Lewis Hamilton a attribué son meilleur début de saison 2026 chez Ferrari au remaniement hivernal de son encadrement technique, expliquant avant Monaco que le passage de Riccardo Adami à Carlo Santi a joué un rôle clé dans ses progrès, déjà marqués par deux podiums en Chine et au Canada.
Le septuple champion du monde a résumé ce changement en une formule forte. « La collaboration entre le pilote et l’ingénieur est très, très importante », a déclaré Lewis Hamilton, pilote Ferrari, jeudi à Monaco, avant d’ajouter qu’il considère Santi comme « mon Bono italien », en référence à Peter Bonnington, son ancien ingénieur de course chez Mercedes.
Hamilton a pourtant pris soin de ne pas charger Adami. Il a expliqué qu’ils avaient « une très bonne relation » et l’a décrit comme « un gars adorable », tout en soulignant qu’apprendre à répondre aux besoins d’un pilote demande du temps. Selon lui, ce travail repose sur la capacité de l’ingénieur à lire précisément le ressenti du pilote sur l’équilibre de la voiture à l’entrée du virage, au milieu et à la sortie, voire à découper un virage en cinq phases pour isoler l’origine d’un problème.
C’est justement sur ce terrain que sa relation avec Santi lui semble avoir tout de suite apporté davantage. Hamilton a décrit son nouvel ingénieur comme quelqu’un « de la vieille école », expérimenté et « très calme », une qualité qui s’entend jusque dans les échanges radio.
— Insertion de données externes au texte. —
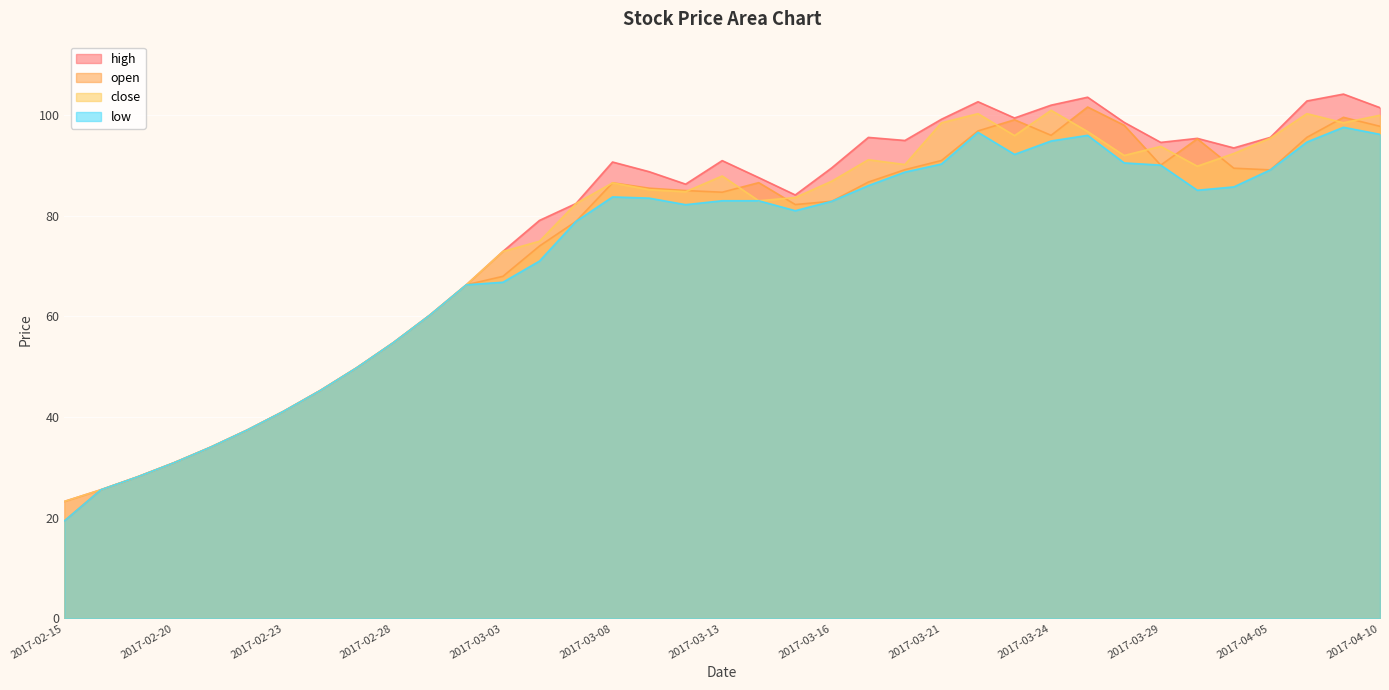

At 2017-03-07, list the series in order from largest to smallest.

high, close, open, low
Il a expliqué que cette sérénité leur permet d’aller ensemble très loin dans le détail technique, avec une compréhension commune qui se ressent désormais dans la façon dont il pilote la voiture.
Hamilton a aussi relié cette amélioration à une réorganisation plus large menée autour de lui chez Ferrari. Il a salué le rôle du patron de l’équipe, Fred Vasseur, en affirmant que « la configuration des ingénieurs est un million de fois meilleure que l’année dernière » et qu’il commence à en voir « les fruits » au volant. Il a même cité des demandes formulées au simulateur l’an dernier et désormais visibles sur la voiture, « comme la suspension par exemple ».
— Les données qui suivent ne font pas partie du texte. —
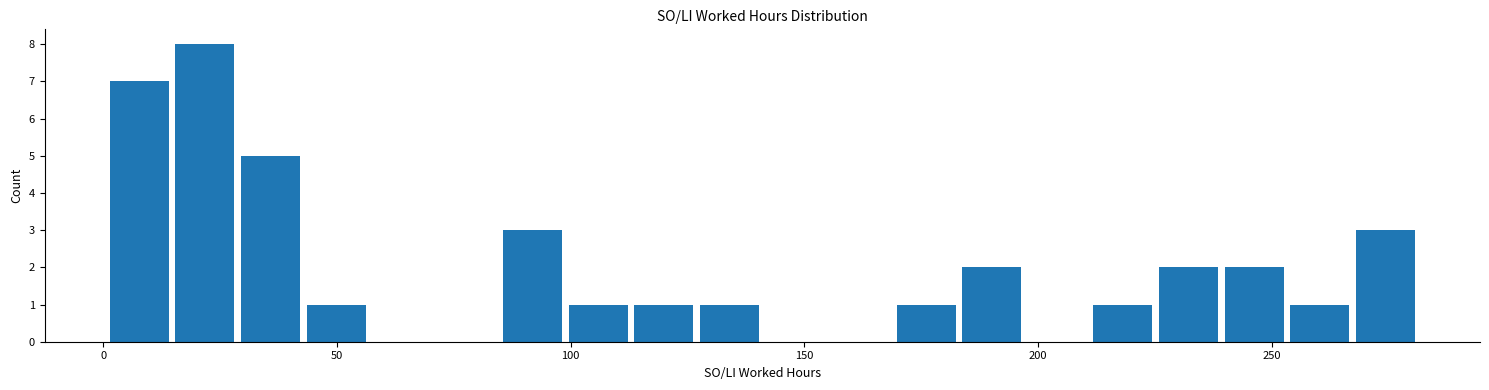

Read against the x-axis, roughly where is the centre of the tallest bar?

20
Pour Hamilton, ce regain de forme n’est donc pas le produit d’un changement isolé, mais celui d’un travail de fond enfin aligné avec ses besoins. Il estime que Ferrari a tout ce qu’il faut pour réussir, à condition de placer les bonnes pièces au bon endroit. Même avec ce début plus convaincant, il a prévenu que l’équipe avait encore « un long chemin à parcourir » et qu’elle n’était que « sur la bonne voie ».